Creating an environment for successful data experiments

Before we dive into solutions, let’s look at why an estimated 73% of Big Data projects fail.

Having been involved in many data projects, we believe certain conditions must be met for successful outcomes:

A clear hypothesis or hypotheses
A common error is to not understand the questions you are hoping to get answers to.

Accessible and recent data
Work with the data you have in the short term, building a quality data landscape takes time.

Action
Insight is pointless unless it unearths opportunities for commercial innovation.

Feedback
Further data must be gathered as part of a feedback loop.

Hypothesis refinement
Feedback should lead to better questions being asked of the data, and the process recommences.

If you are aware of the various flavours of Lean methodology, including Eric Reis and the Lean Startup movement, then this process will be familiar. These methods are tried and tested and have worked at companies from Google to Toyota.

"Taking the key principles of a Lean approach to product development leads to better outcomes when applied to data projects."

~ David White - Data Strategist at Reason

Lean Data

In an industry often crippled by jargon, we’re - cautiously - referring to a Lean Data approach. Let’s take a look at how this plays out in reality:

Minimise waste
If you only take one bit of advice from this post it should be 'don’t use more data than you need’.

Just because you’re doing ‘Big Data’ doesn’t mean you have to use all the data, this is a frequent mistake and burns time and resource with a high risk of failure. The noise will more often than not drown the signal. 

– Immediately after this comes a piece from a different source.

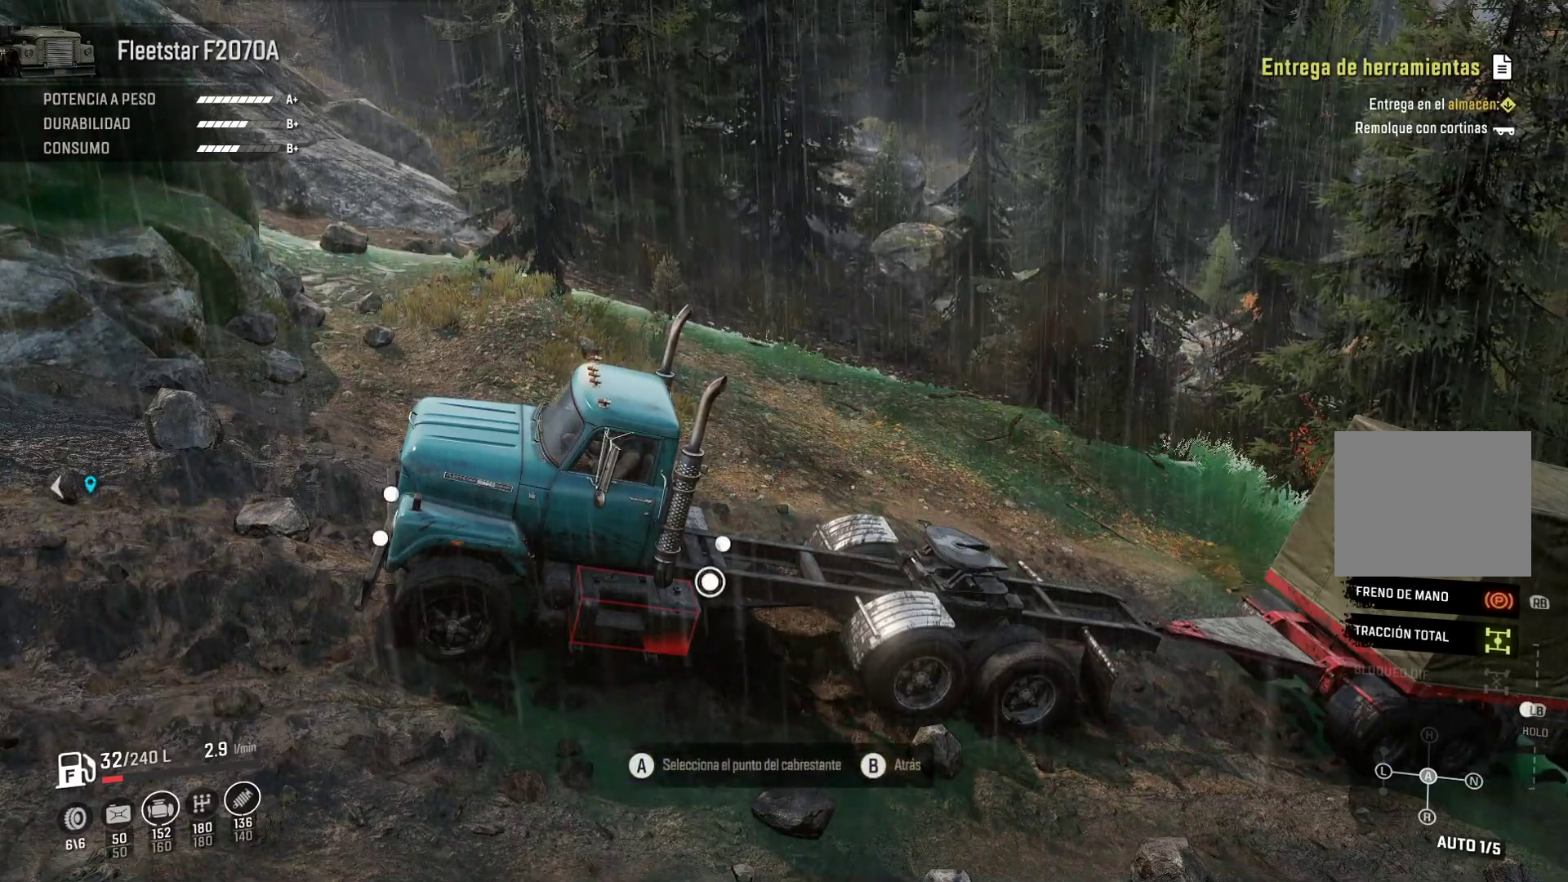
{"buttons": [], "left_stick": "center", "right_stick": "center", "events": [[50, "DPAD_RIGHT", "up"], [117, "DPAD_RIGHT", "down"], [217, "DPAD_RIGHT", "up"], [350, "DPAD_RIGHT", "down"], [500, "DPAD_RIGHT", "up"]]}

Create a data landscape that presents that smallest relevant data set to build your model, and only add more data through improvement loops (iterations). View this as your Minimal Viable Product.

Continous improvement
Gather data on the impact of your changes and iterate, iterate, iterate! Nobody does a perfect version one, the process of iteration is where the game is won or lost.

Measure against the big picture
Success of any data project should be measured against both tactical and strategic goals.

Insight is all very well but unless it moves the needle it is pointless. If your insights and resulting changes are not moving the needle, stop. Using a Lean Data approach means that the experiments will be a low cost and hence stopping should be a natural part of the process.

Data presents a significant opportunity for the majority of businesses, but the scale of the upside is matched by the level of risk. Lean methodologies allow for that risk to be managed with a fast-to-product, fast-to-fail, fast-to-learn mindset.

In short: using Lean Data principles will result in a better return on your data investment.